╭──

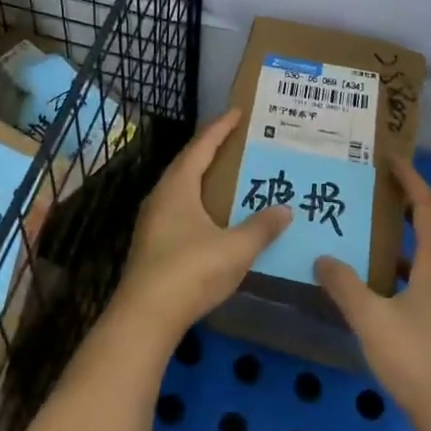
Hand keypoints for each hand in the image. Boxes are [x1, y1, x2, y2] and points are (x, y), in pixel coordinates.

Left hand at [114, 110, 290, 344]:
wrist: (145, 318)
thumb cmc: (190, 272)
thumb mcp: (235, 248)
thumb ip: (262, 227)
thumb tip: (285, 209)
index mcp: (178, 186)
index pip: (201, 146)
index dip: (220, 127)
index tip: (238, 112)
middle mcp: (162, 196)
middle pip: (188, 162)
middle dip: (212, 148)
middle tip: (238, 140)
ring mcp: (153, 220)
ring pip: (182, 187)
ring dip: (204, 176)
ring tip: (230, 173)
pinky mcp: (153, 243)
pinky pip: (180, 207)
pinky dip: (199, 200)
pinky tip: (214, 214)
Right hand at [315, 155, 430, 430]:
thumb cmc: (417, 361)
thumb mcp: (372, 320)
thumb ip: (345, 286)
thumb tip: (323, 257)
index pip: (426, 208)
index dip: (410, 180)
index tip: (390, 159)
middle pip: (426, 229)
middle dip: (400, 207)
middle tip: (369, 193)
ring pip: (422, 260)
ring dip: (396, 243)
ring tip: (361, 237)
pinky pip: (420, 283)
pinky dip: (397, 273)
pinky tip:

╰──

- Your instructions:
The lines to return are those in the entries above that include "index".

- Solution:
index mcp: (178, 186)
index pip: (201, 146)
index dip: (220, 127)
index tip: (238, 112)
index pip: (426, 208)
index dip: (410, 180)
index tip: (390, 159)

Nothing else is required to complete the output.